MakerBoutique : une vitrine commerciale pour les créateurs de l’Université d’Ottawa

Publié le lundi 2 décembre 2019

Quelques objets vendus dans la MakerBoutique.

Quelques-uns des objets offerts dans MakerBoutique lors du lancement officiel de la plateforme le 28 novembre 2019. Photos : Mélanie Gosselin, étudiante en arts visuels et musique.

Par Johanne Adam

Existe-t-il un lien entre la toxicologie chimique et environnementale et le jeu de cribbage? Pour la majorité des gens, probablement pas.

Cole Fischer, étudiant en toxicologie chimique et environnementale à la Faculté des sciences, a pourtant réussi à créer un pont entre ces deux univers. Ces temps-ci, il profite des découpeurs au laser mis à sa disposition dans l’Atelier Makerspace Richard-L’Abbé uOttawa. À l’aide de données géographiques, il crée des cartes pour ensuite les transformer en jeux de société, surtout en jeux de cribbage.

Depuis l’inauguration de MakerBoutique, l’étudiant a la possibilité de commercialiser ses créations.

Cole Fisher

Cole Fischer, étudiant en toxicologie chimique et environnementale.

« J’ai toujours voulu commercialiser mes planchettes de jeu, mais jusqu’ici, je n’avais pu que les donner en cadeau. J’espère pouvoir en vendre quelques-unes pour toucher un certain revenu qui servira à financer mes études. » — Cole Fischer

MakerBoutique est à la fois une plateforme Web et une vitrine-boutique aménagée à même l’Atelier Makerspace. Elle permet aux étudiants, employés et professeurs de commercialiser des créations réalisées au moyen des outils mis à leur disposition un peu partout sur le campus.

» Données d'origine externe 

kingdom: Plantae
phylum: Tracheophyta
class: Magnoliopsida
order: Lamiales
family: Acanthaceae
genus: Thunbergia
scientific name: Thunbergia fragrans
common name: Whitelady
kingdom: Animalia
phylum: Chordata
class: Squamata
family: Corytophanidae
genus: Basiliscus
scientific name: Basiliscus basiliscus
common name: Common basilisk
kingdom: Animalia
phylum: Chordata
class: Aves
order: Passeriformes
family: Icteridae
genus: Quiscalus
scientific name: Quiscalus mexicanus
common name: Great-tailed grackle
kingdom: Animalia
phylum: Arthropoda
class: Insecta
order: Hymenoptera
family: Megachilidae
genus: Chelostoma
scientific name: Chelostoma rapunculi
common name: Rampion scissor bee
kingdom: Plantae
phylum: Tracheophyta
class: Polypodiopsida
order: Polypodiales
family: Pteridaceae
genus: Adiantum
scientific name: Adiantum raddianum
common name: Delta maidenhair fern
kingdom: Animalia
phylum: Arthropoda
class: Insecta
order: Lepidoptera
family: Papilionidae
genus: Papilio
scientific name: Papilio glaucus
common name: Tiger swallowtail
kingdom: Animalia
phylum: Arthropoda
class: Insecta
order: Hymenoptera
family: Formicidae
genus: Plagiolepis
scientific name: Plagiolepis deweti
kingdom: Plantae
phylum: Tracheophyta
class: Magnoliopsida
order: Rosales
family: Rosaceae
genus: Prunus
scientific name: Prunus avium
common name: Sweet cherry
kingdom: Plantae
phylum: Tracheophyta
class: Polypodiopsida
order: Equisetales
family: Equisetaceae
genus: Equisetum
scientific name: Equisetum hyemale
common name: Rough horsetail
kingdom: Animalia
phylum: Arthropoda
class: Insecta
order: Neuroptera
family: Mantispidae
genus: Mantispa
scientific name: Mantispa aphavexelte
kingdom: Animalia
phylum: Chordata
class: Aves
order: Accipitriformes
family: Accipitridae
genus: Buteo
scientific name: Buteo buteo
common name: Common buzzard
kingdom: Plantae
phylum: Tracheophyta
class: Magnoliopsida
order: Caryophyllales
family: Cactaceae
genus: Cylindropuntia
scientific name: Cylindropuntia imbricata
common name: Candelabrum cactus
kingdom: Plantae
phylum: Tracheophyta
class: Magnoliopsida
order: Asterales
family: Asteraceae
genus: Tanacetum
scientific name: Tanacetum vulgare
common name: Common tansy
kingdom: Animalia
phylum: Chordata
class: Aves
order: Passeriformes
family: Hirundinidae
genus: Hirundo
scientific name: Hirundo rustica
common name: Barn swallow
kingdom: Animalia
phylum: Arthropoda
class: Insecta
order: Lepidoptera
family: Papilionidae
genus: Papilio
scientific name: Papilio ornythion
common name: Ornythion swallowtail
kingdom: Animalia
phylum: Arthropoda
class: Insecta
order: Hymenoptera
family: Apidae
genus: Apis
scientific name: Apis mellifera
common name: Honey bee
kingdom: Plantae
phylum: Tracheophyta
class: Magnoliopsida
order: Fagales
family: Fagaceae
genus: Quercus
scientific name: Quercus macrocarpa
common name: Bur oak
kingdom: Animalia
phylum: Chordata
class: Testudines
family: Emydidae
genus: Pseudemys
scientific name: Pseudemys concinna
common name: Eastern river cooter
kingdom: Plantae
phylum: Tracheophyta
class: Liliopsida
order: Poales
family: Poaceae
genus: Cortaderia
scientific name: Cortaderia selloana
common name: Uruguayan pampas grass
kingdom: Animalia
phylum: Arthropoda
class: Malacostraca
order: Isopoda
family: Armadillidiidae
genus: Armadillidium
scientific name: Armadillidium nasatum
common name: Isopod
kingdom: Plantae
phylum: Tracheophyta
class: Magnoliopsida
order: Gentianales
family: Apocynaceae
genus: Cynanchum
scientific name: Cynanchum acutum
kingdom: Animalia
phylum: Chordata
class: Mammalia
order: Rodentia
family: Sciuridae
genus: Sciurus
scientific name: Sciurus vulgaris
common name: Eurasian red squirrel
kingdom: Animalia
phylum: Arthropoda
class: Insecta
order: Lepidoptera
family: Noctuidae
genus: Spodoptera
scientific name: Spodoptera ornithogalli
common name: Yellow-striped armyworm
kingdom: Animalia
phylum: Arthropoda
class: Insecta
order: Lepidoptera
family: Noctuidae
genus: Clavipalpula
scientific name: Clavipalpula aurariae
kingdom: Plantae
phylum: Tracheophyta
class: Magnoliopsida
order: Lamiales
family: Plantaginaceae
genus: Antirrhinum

Et comme l’Atelier Makerspace ouvre ses portes au grand public chaque dimanche, la nouvelle vitrine est également accessible aux utilisateurs de l’extérieur.

Qu’il s’agisse d’objets fabriqués au pavillon STEM, où se trouvent des imprimantes 3D, découpeurs au laser et autres instruments de pointe, ou encore de productions artistiques créées dans les ateliers de travail du bois, de soudage, de sculpture et même de photographie, tous peuvent être mis en vitrine une fois le feu vert donné par le comité de sélection de MakerBoutique.

Liana Mile

Liana Miles, étudiante en arts visuels.

Le but de cette initiative? Encourager les membres de la communauté, universitaire et externe, à profiter des ateliers pour fabriquer des objets de leur cru, et favoriser l’entrepreneuriat.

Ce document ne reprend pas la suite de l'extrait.